• _Material for the task_

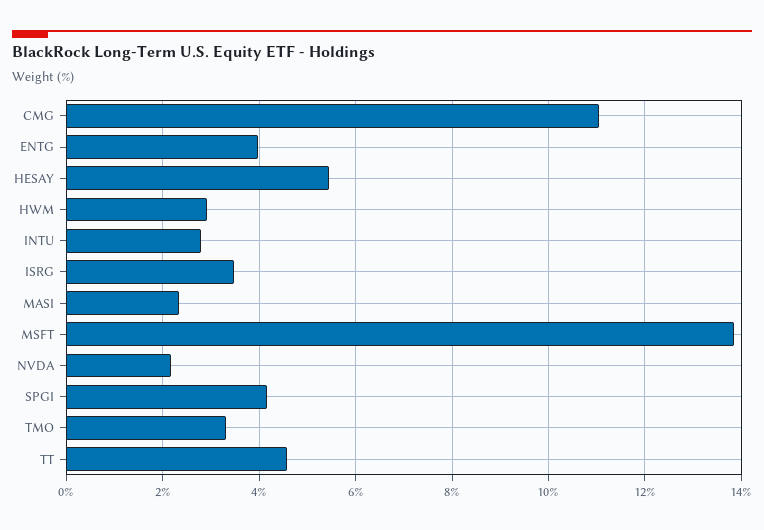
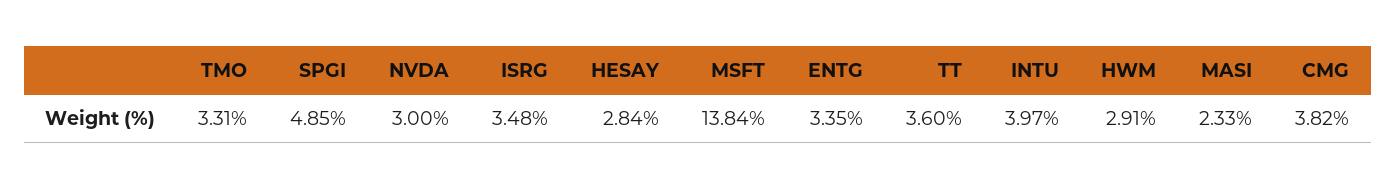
  {
-   "CMG": 11,
+   "CMG": 3.82,
-   "ENTG": 4,
+   "ENTG": 3.35,
-   "HESAY": 5.4,
+   "HESAY": 2.84,
    "HWM": 2.91,
-   "INTU": 2.8,
+   "INTU": 3.97,
    "ISRG": 3.48,
    "MASI": 2.33,
    "MSFT": 13.84,
-   "NVDA": 2.2,
+   "NVDA": 3,
-   "SPGI": 4.2,
+   "SPGI": 4.85,
    "TMO": 3.31,
-   "TT": 4.6
+   "TT": 3.6
  }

• _Prompt_
All of the data above must be printed exactly, minus its pictures.

• _Result_
  {
-   "CMG": 11,
+   "CMG": 3.82,
-   "ENTG": 4,
+   "ENTG": 3.35,
-   "HESAY": 5.4,
+   "HESAY": 2.84,
    "HWM": 2.91,
-   "INTU": 2.8,
+   "INTU": 3.97,
    "ISRG": 3.48,
    "MASI": 2.33,
    "MSFT": 13.84,
-   "NVDA": 2.2,
+   "NVDA": 3,
-   "SPGI": 4.2,
+   "SPGI": 4.85,
    "TMO": 3.31,
-   "TT": 4.6
+   "TT": 3.6
  }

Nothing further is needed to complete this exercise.